This would be a killer astrophotography sensor.
Not going to be cheap!


----------



## Famateur (Jan 24, 2018)

But...but...Canon doesn't innovate -- especially with sensors! :-X

Seriously, though, the volume of patents Canon files -- and for some pretty amazing stuff -- is really quite impressive. Of course, the trick is bringing it to market. Still, it's evidence that Canon is not just twiddling its thumbs in the sensor wing of the R&D department. 

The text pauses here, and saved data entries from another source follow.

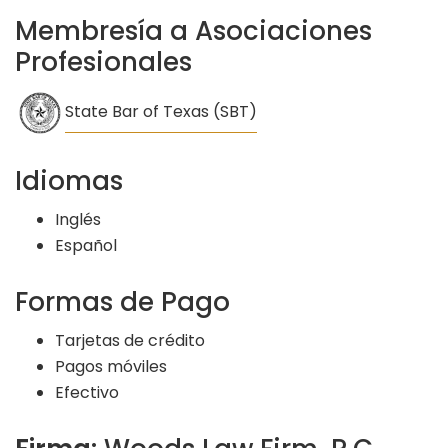
Membresía a Asociaciones
Profesionales
State Bar of Texas (SBT)
Idiomas
Inglés
Español
Formas de Pago
Tarjetas de crédito
Pagos móviles
Efectivo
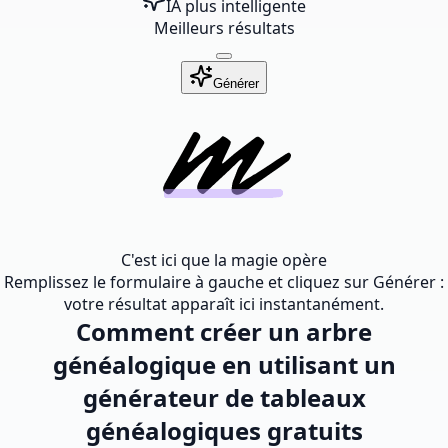
IA plus intelligente
Meilleurs résultats
Générer
C'est ici que la magie opère
Remplissez le formulaire à gauche et cliquez sur Générer :
votre résultat apparaît ici instantanément.
Comment créer un arbre
généalogique en utilisant un
générateur de tableaux
généalogiques gratuits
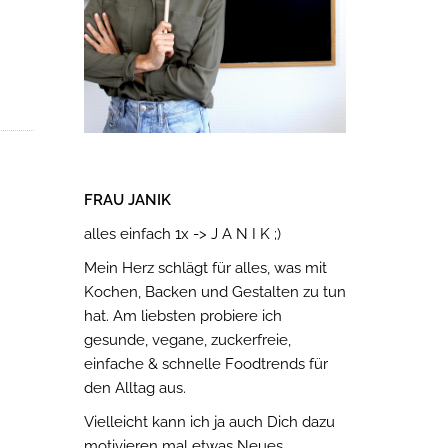
FRAU JANIK
alles einfach 1x -> J A N I K ;)
Mein Herz schlägt für alles, was mit
Kochen, Backen und Gestalten zu tun
hat. Am liebsten probiere ich
gesunde, vegane, zuckerfreie,
einfache & schnelle Foodtrends für
den Alltag aus.
Vielleicht kann ich ja auch Dich dazu
motivieren mal etwas Neues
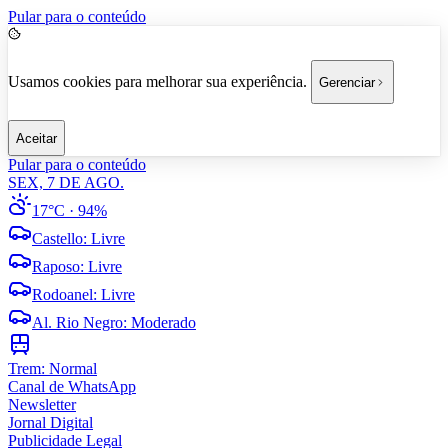
Pular para o conteúdo
Usamos cookies para melhorar sua experiência.
Gerenciar
Aceitar
Pular para o conteúdo
SEX, 7 DE AGO.
17°C
· 94%
Castello
:
Livre
Raposo
:
Livre
Rodoanel
:
Livre
Al. Rio Negro
:
Moderado
Trem:
Normal
Canal de WhatsApp
Newsletter
Jornal Digital
Publicidade Legal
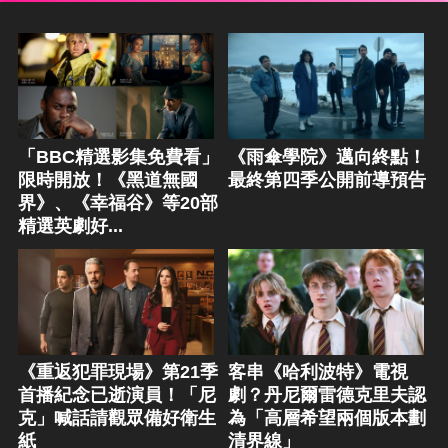
「BBC精選影集免費看」
《雨傘學院》邁向終點！
限時開放！《黑道無國
最終第四季公開前導預告
界》、《幸福谷》等20部
精選英劇好...
《重返犯罪現場》第21季
客串《哈利波特》電視
首播紀念已逝演員！「尼
劇？丹尼爾雷德克里夫認
克」喊話請觀眾備好衛生
為「高層希望兩個版本劃
紙
清界線」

Now, what's happening in the 50MM L IS room of the lens wing of the R&D department is another story altogether. Maybe they've got a sweet fooseball table... :-X


----------



## dsut4392 (Jan 24, 2018)

Haven't seen it in a stacked sensor (or for polychromatic, visible spectrum imaging), but x-ray sensors commonly use a scintillator rather than directly detecting x-ray photons. And scintillation counters are as old as the hills for measuring radioactivity.


----------



## exquisitor (Jan 25, 2018)

That is an interesting idea. It wouldn't improve the high ISO performance, but definitely dramatically increase the saturation level of the pixel and, in turn, dynamic range of the pixel output.
An interesting thing would be also to try to remove the color filter from the pixel, so that the upper part of the pixel register the whole spectrum of light and delivers the luminosity information, the fluorescence layer would instead contain specific fluorophore excited only by red, green or blue light with Bayer pattern through the sensor. This way each pixel would deliver overalls luminosity information and specific color information, like normal sensor. But color sensitivity would be probably rather poor...


----------